**Exercise directions**. Could you print each line of the material below exactly?

**Record excerpts**.
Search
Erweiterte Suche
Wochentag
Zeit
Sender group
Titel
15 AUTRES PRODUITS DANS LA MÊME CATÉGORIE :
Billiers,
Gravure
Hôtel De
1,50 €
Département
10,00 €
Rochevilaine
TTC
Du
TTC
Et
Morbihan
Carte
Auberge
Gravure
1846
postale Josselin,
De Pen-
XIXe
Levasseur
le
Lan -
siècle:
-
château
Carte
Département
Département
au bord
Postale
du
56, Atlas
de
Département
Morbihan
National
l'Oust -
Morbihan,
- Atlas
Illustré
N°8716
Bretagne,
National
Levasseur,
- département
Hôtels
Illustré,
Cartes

**Response to the task**.
Search
Erweiterte Suche
Wochentag
Zeit
Sender group
Titel
15 AUTRES PRODUITS DANS LA MÊME CATÉGORIE :
Billiers,
Gravure
Hôtel De
1,50 €
Département
10,00 €
Rochevilaine
TTC
Du
TTC
Et
Morbihan
Carte
Auberge
Gravure
1846
postale Josselin,
De Pen-
XIXe
Levasseur
le
Lan -
siècle:
-
château
Carte
Département
Département
au bord
Postale
du
56, Atlas
de
Département
Morbihan
National
l'Oust -
Morbihan,
- Atlas
Illustré
N°8716
Bretagne,
National
Levasseur,
- département
Hôtels
Illustré,
Cartes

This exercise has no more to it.